When you are in a Hard Zone and you encounter disruption (i.e. the rainy stormy weather on a morning you want to run), you tend to tense up, as if ready to fight and muscle your way through the obstacle. The stress of an uncooperative world has pushed you away from who you are. As a result, “like a dry twig, you are brittle, ready to snap under pressure.”

When you are in a Soft Zone and encounter disruption, you recognize the distraction without pushing it away, accepting the feelings of stress and using it to focus, “integrating every ripple of life into your creative moment. […] like a flexible blade of grass that can move with and survive hurricane-force winds.”

You can be more antifragile (i.e. stay in the Soft Zone) by setting up conditions of chaos to practice. As Josh describes it:

This was a muscle I built up by training myself to be at peace with the unclear and tumultuous—and most of the training was in everyday life. For example, since my teens, when I play cards, say gin rummy, I rarely arrange my hand. I leave the melds all over the place and do the organization in my head. I’ve never been a neat guy by nature, and I furthered my messiness for years by consciously leaving my living area chaotic so I could practice organizing things mentally and being mellow in the madness.
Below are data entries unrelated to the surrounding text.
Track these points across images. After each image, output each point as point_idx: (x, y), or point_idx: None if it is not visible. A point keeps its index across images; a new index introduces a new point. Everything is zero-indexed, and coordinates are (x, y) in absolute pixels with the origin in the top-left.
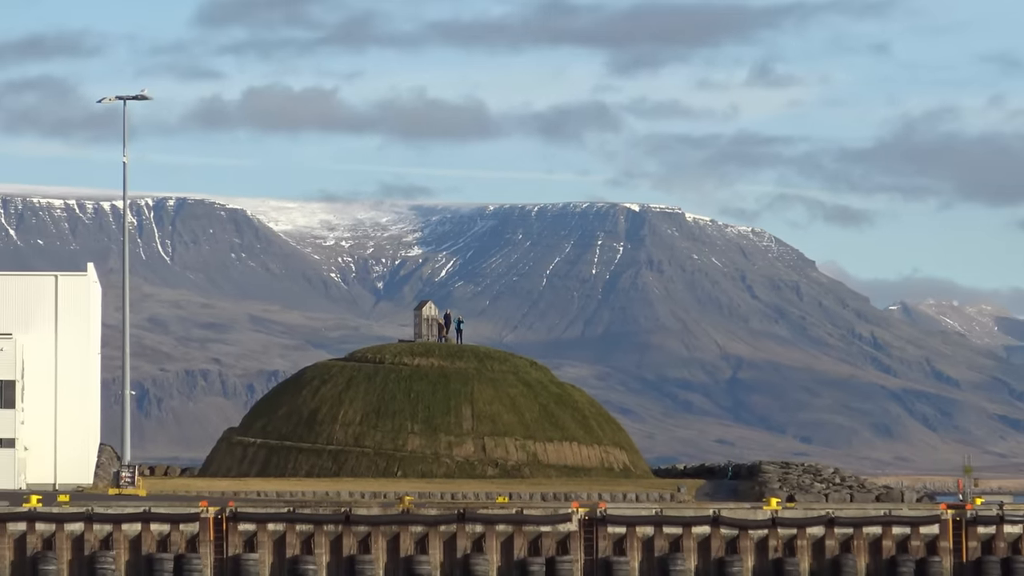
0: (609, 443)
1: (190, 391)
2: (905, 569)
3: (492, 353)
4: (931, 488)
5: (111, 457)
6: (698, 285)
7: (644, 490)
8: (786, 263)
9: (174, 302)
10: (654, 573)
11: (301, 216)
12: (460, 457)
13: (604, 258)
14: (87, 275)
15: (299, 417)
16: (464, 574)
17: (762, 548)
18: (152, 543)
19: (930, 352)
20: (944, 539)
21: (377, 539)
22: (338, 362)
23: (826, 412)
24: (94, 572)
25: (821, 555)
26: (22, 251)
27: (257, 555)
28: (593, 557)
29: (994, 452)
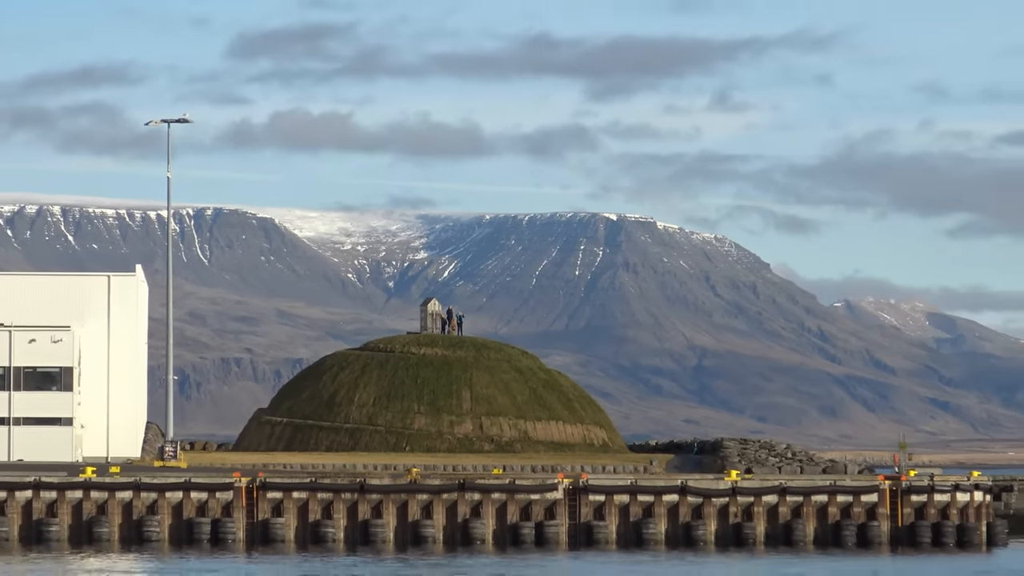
0: (590, 422)
1: (225, 376)
2: (848, 533)
3: (488, 344)
4: (870, 462)
5: (156, 434)
6: (668, 285)
7: (620, 463)
8: (744, 266)
9: (211, 299)
10: (629, 536)
11: (322, 224)
12: (460, 434)
13: (586, 261)
14: (135, 275)
15: (320, 399)
16: (464, 537)
17: (723, 514)
18: (192, 509)
19: (869, 343)
20: (882, 506)
21: (388, 506)
22: (354, 351)
23: (779, 395)
24: (141, 535)
25: (775, 520)
26: (79, 255)
27: (283, 519)
28: (576, 522)
29: (925, 431)
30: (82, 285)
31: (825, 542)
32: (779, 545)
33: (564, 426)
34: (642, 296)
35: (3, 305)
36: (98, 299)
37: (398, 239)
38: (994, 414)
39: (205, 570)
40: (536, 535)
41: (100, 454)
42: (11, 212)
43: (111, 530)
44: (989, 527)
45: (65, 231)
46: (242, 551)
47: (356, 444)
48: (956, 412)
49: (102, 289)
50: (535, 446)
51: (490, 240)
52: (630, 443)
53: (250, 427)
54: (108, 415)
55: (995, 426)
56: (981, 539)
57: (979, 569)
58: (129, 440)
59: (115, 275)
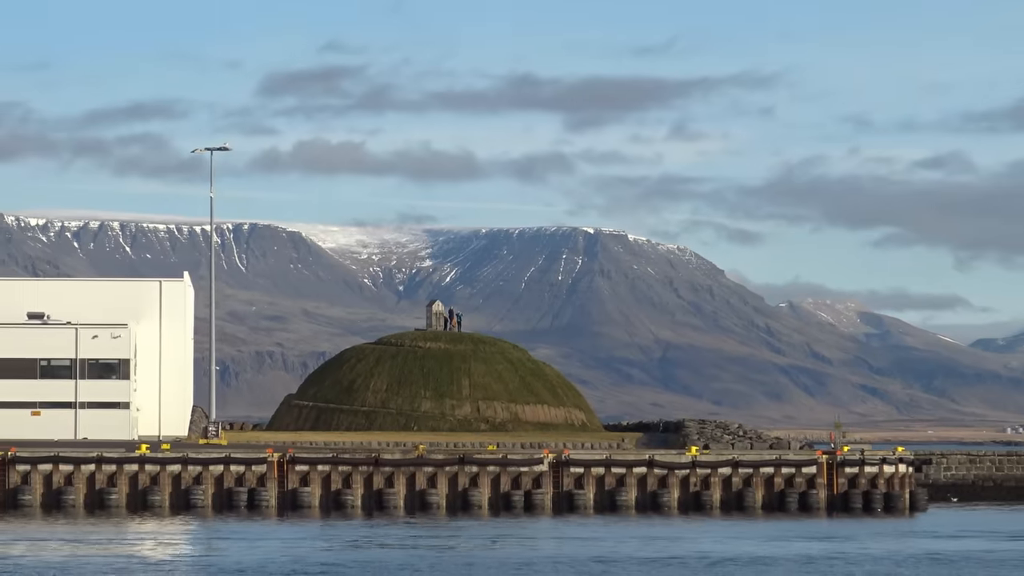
0: (571, 405)
1: (259, 367)
2: (791, 499)
3: (484, 339)
4: (810, 439)
5: (201, 416)
6: (637, 288)
7: (597, 440)
8: (702, 272)
9: (248, 300)
10: (604, 502)
11: (342, 237)
12: (460, 416)
13: (567, 268)
14: (183, 281)
15: (340, 386)
16: (463, 503)
17: (685, 484)
18: (231, 480)
19: (809, 338)
20: (820, 477)
21: (399, 477)
22: (369, 345)
23: (732, 382)
24: (188, 502)
25: (729, 489)
26: (135, 263)
27: (309, 489)
28: (559, 490)
29: (856, 412)
30: (138, 289)
31: (771, 507)
32: (732, 510)
33: (549, 409)
34: (615, 298)
35: (71, 306)
36: (151, 301)
37: (406, 250)
38: (915, 398)
39: (242, 532)
40: (525, 502)
41: (153, 433)
42: (77, 227)
43: (162, 498)
44: (911, 495)
45: (123, 243)
46: (274, 516)
47: (371, 424)
48: (883, 396)
49: (155, 293)
50: (524, 426)
51: (485, 250)
52: (605, 423)
53: (281, 410)
54: (159, 400)
55: (916, 408)
56: (905, 505)
57: (903, 530)
58: (178, 421)
59: (166, 281)
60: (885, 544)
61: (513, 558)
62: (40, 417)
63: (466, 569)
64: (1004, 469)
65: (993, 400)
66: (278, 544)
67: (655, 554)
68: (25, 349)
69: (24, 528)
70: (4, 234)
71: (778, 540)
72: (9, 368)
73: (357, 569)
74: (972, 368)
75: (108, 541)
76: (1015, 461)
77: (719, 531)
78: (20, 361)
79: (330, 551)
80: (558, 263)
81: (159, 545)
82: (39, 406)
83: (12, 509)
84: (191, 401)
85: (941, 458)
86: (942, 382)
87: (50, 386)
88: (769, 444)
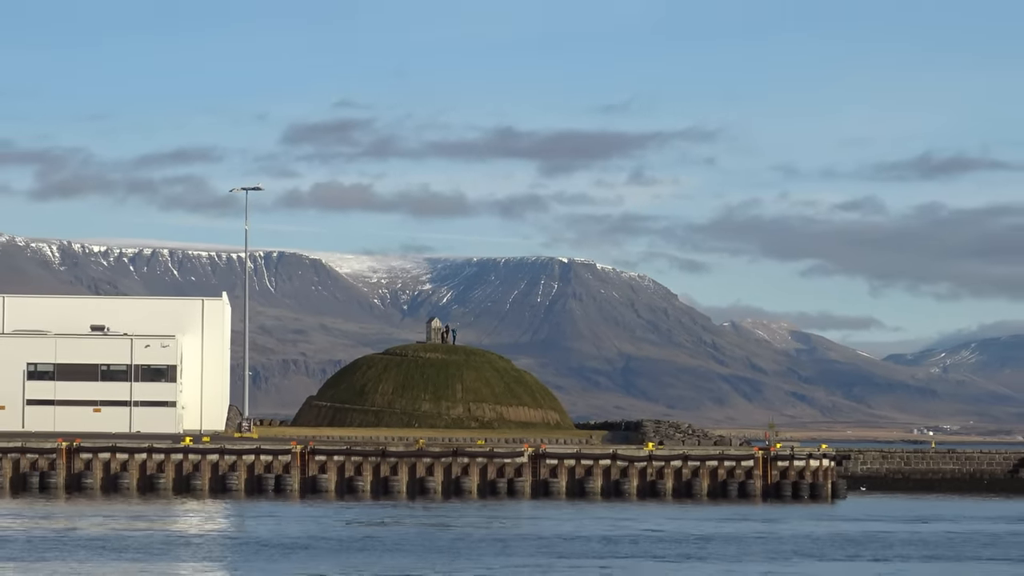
0: (547, 407)
1: (285, 372)
2: (732, 488)
3: (474, 350)
4: (748, 437)
5: (236, 413)
6: (604, 309)
7: (569, 437)
8: (658, 296)
9: (276, 317)
10: (575, 489)
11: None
12: (454, 415)
13: (545, 292)
14: (222, 300)
15: (353, 389)
16: (456, 488)
17: (643, 474)
18: (261, 467)
19: (748, 352)
20: (757, 469)
21: (402, 466)
22: (378, 355)
23: (683, 389)
24: (225, 486)
25: (679, 478)
26: (181, 284)
27: (327, 475)
28: (537, 479)
29: (787, 415)
30: (183, 306)
31: (715, 494)
32: (682, 496)
33: (529, 410)
34: (585, 317)
35: (127, 320)
36: (195, 316)
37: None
38: (837, 403)
39: (269, 511)
40: (508, 488)
41: (195, 427)
42: (133, 253)
43: (203, 482)
44: (833, 485)
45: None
46: (297, 498)
47: (379, 422)
48: (810, 402)
49: (197, 309)
50: (508, 424)
51: (476, 276)
52: (576, 423)
53: (303, 409)
54: (201, 399)
55: (837, 412)
56: (827, 493)
57: (825, 514)
58: (216, 417)
59: (207, 299)
60: (809, 525)
61: (494, 535)
62: (100, 414)
63: (455, 542)
64: (911, 464)
65: (902, 406)
66: (299, 522)
67: (615, 532)
68: (88, 356)
69: (87, 507)
70: (71, 259)
71: (719, 521)
72: (75, 372)
73: (362, 542)
74: (885, 379)
75: (156, 518)
76: (920, 457)
77: (670, 513)
78: (84, 366)
79: (342, 528)
80: (537, 287)
81: (200, 522)
82: (100, 404)
83: (76, 491)
84: (227, 401)
85: (858, 454)
86: (859, 390)
87: (109, 387)
88: (714, 441)
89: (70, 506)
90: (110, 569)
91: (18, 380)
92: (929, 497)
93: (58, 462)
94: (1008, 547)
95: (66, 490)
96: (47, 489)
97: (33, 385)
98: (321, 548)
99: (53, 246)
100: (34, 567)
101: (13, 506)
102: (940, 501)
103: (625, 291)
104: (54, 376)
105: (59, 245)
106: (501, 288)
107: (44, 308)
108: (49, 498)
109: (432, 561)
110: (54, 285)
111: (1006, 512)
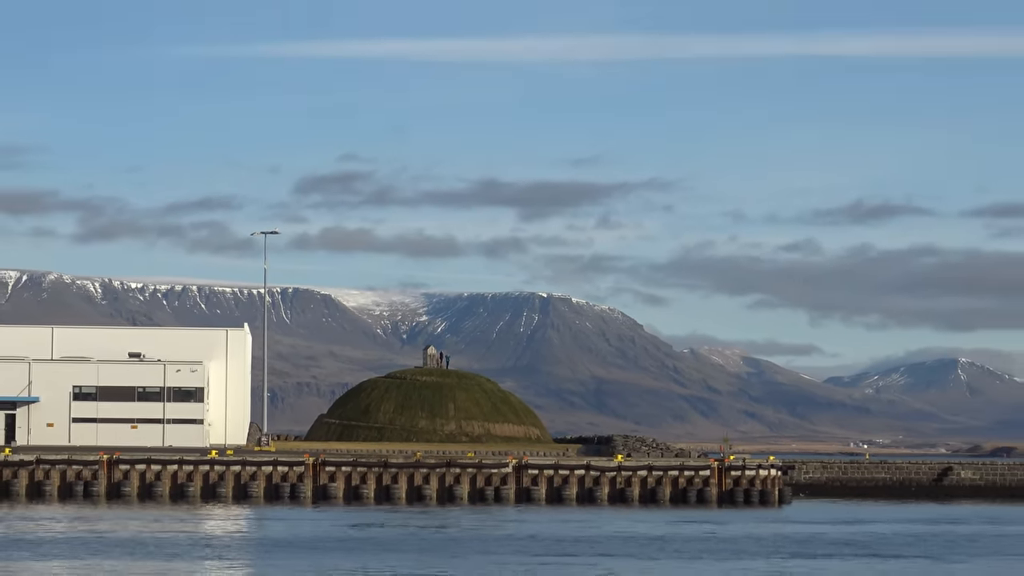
0: (529, 424)
1: (299, 393)
2: (691, 494)
3: (465, 374)
4: (705, 450)
5: (256, 429)
6: (578, 338)
7: (548, 450)
8: (626, 326)
9: (291, 345)
10: (553, 495)
11: (361, 298)
12: (447, 431)
13: (527, 323)
14: (243, 330)
15: (359, 408)
16: (450, 495)
17: (613, 482)
18: (278, 477)
19: (705, 375)
20: (713, 478)
21: (402, 475)
22: (381, 378)
23: (648, 408)
24: (246, 493)
25: (645, 486)
26: (208, 317)
27: (335, 484)
28: (520, 487)
29: (740, 430)
30: (210, 336)
31: (677, 500)
32: (647, 502)
33: (513, 426)
34: (562, 345)
35: (161, 348)
36: (220, 345)
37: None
38: (783, 420)
39: (285, 516)
40: (495, 495)
41: (220, 442)
42: (165, 289)
43: (227, 490)
44: (780, 492)
45: (199, 302)
46: (309, 504)
47: (381, 437)
48: (759, 419)
49: (222, 339)
50: (494, 439)
51: (466, 309)
52: (554, 438)
53: (315, 426)
54: (225, 417)
55: (783, 427)
56: (775, 499)
57: (773, 518)
58: (238, 433)
59: (231, 329)
60: (758, 527)
61: (483, 536)
62: (137, 430)
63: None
64: (848, 473)
65: (840, 422)
66: (310, 524)
67: (588, 534)
68: (126, 379)
69: (125, 512)
70: (111, 294)
71: (679, 523)
72: (114, 393)
73: (363, 543)
74: (824, 398)
75: (186, 521)
76: (856, 467)
77: (636, 517)
78: (123, 388)
79: (348, 530)
80: (520, 319)
81: (224, 525)
82: (136, 422)
83: (116, 498)
84: (248, 418)
85: (801, 465)
86: (802, 408)
87: (144, 407)
88: (675, 453)
89: (110, 511)
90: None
91: (65, 401)
92: (864, 503)
93: (100, 473)
94: (929, 546)
95: (107, 497)
96: (90, 496)
97: (78, 405)
98: (329, 547)
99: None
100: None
101: (60, 511)
102: (873, 506)
103: (597, 322)
104: (96, 397)
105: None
106: (488, 319)
107: (88, 338)
108: (92, 505)
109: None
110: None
111: (930, 515)
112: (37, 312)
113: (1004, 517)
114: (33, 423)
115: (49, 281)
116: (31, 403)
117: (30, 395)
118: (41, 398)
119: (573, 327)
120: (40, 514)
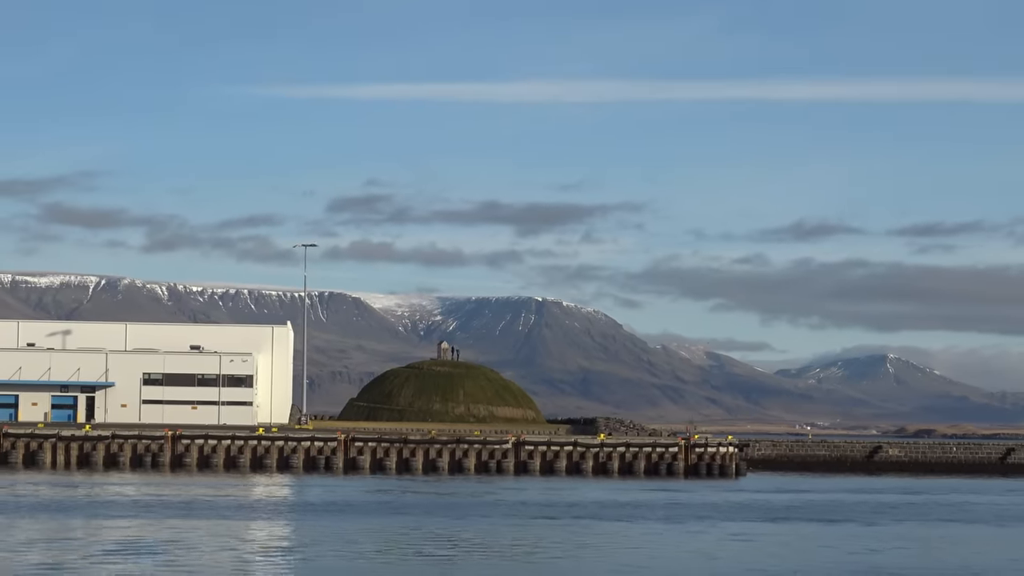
0: (526, 408)
1: (333, 380)
2: (662, 468)
3: (473, 365)
4: (674, 431)
5: (296, 410)
6: (568, 336)
7: (542, 429)
8: (608, 325)
9: (327, 339)
10: (546, 468)
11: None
12: (457, 413)
13: (525, 322)
14: (287, 327)
15: (383, 394)
16: (459, 468)
17: (596, 457)
18: (315, 451)
19: (675, 367)
20: (680, 454)
21: (419, 450)
22: (402, 368)
23: (626, 394)
24: (288, 464)
25: (623, 460)
26: (257, 316)
27: (364, 457)
28: (518, 460)
29: (703, 414)
30: (258, 331)
31: (650, 472)
32: (625, 474)
33: (513, 409)
34: (555, 341)
35: (217, 342)
36: (267, 339)
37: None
38: (740, 406)
39: (320, 483)
40: (497, 467)
41: (266, 421)
42: (221, 292)
43: (271, 462)
44: (736, 466)
45: (250, 303)
46: (341, 474)
47: (402, 417)
48: (720, 404)
49: (268, 334)
50: (497, 420)
51: (474, 311)
52: (548, 419)
53: (346, 408)
54: (271, 400)
55: (740, 412)
56: (732, 472)
57: (730, 488)
58: (282, 413)
59: (276, 326)
60: (717, 495)
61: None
62: (196, 410)
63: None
64: (794, 450)
65: (788, 407)
66: (342, 490)
67: (573, 499)
68: (188, 367)
69: (185, 479)
70: (176, 296)
71: (652, 491)
72: (178, 379)
73: (383, 506)
74: (775, 388)
75: (237, 487)
76: (800, 445)
77: (616, 486)
78: (185, 375)
79: (373, 494)
80: (519, 319)
81: (269, 490)
82: (196, 403)
83: (179, 468)
84: (290, 401)
85: (755, 443)
86: (756, 395)
87: (203, 391)
88: (648, 433)
89: (174, 479)
90: (202, 522)
91: (136, 385)
92: (807, 475)
93: (165, 446)
94: (860, 513)
95: (171, 467)
96: (157, 466)
97: (147, 389)
98: (358, 510)
99: (162, 287)
100: (148, 522)
101: (132, 477)
102: (815, 478)
103: (583, 322)
104: (163, 382)
105: (167, 286)
106: (493, 319)
107: (156, 333)
108: (158, 473)
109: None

Of course this process is never complete. As I am writing this section, a lawn mower just went into gear right outside. A few minutes ago I got up to close the window, but then I sat back down and left it open. The irony was too thick.

If some of this sounds like a pretty weird thing to do, I hear ya, but I bet you do weird things like this in some area of life. Fragility and antifragility exist at opposite ends on a spectrum. You are certainly already more antifragile than I am in something.

While I might not be able to keep my desk messy in the name of antifragility, I moved country and have two young kids, so I already have plenty of chaos to practice with.